Как только началась война, академия прямо из Чугуева передислоцировалась в Узбекистан, в город Ташкент. В письме, посланном из Ташкента Людмиле Сурковой, Ирина Муравьева сообщала малоприятные новости. Сергей изменился до неузнаваемости: стал груб, вмешивается в воспитание детей, к ней пристрастен и ревнует к каждому мужчине, а сам встречается с какой-то спортсменкой, утверждая, будто только для того, чтобы вызвать ее ревность. Атмосфера неприязни друг к другу накалялась. Особенно после того, когда Сергей, шантажируя ее самоубийством, приставил к виску пистолет и нажал на курок. То ли обойма была пустой, то ли произошла осечка, но выстрела не последовало. Сергей и задолго до женитьбы был склонен к депрессии. С женой он иногда говорил в таком тоне, словно она проштрафившийся солдат. Ирина стала замечать, что его психика не совсем в норме. Ко многому она могла относиться снисходительно, но постоянно выносить до неузнаваемости изменившегося Сергея было выше ее сил[129].
Человек решительный и волевой, она не покорилась обстоятельствам. Строки Александра Пушкина поддержали ее в принятом решении: «Давно, усталый раб, замыслил я побег / В обитель дальнюю трудов и чистых нег». Этой обителью для Ирины Игнатьевны с сыновьями на какое-то время стал город Петрозаводск.
Учась на филологическом факультете Среднеазиатского государственного университета в Ташкенте, Ирина Муравьева познакомилась с Елеазаром Моисеевичем Мелетинским. Он читал лекции по истории зарубежной литературы. Уже после его первых лекций она почувствовала к нему необъяснимую, но искреннюю симпатию. Это была еще не любовь, но то застенчивое и одновременно пылкое чувство к мужчине, когда до спазмов в горле хочется, чтобы он наконец-то обратил на тебя внимание. И он обратил на нее самое пристальное внимание. Вскоре сделал ей предложение выйти за него замуж.

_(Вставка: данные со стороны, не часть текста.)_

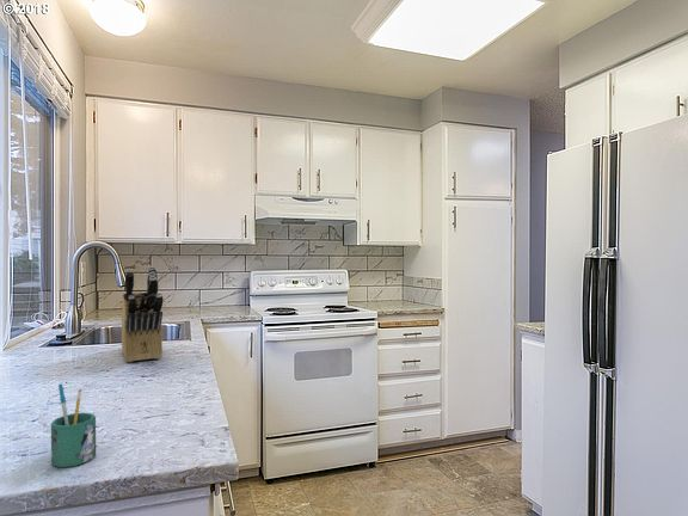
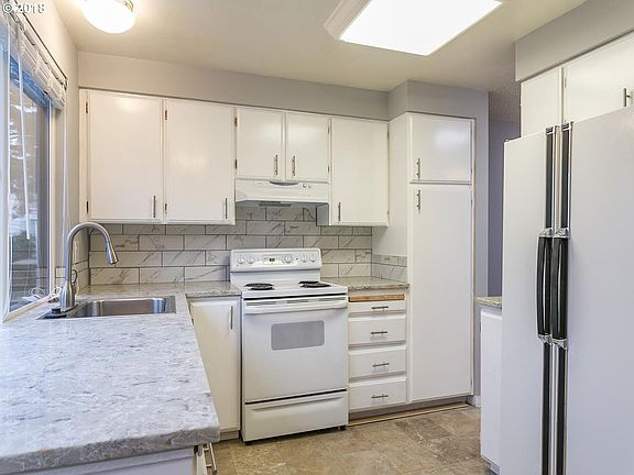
- mug [50,382,97,468]
- knife block [121,265,165,363]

Ирина Игнатьевна согласилась, и они с мальчиками переехали в Петрозаводск, где Елеазар Моисеевич Мелетинский заведовал кафедрой литературы в Карело-Финском государственном университете. Но их семейное счастье длилось не более двух лет. В 1949 году по всему Советскому Союзу, как цунами, прошла кампания борьбы с космополитизмом. (Возвращаясь к этим стародавним для Венедикта Ерофеева событиям, он записал в одном из своих блокнотов: «О повальных арестах и судах 47–48 гг. В те же годы песня Блантера на слова Фатьянова: “На скамейке, где сидишь ты, нет свободных мест”»[130].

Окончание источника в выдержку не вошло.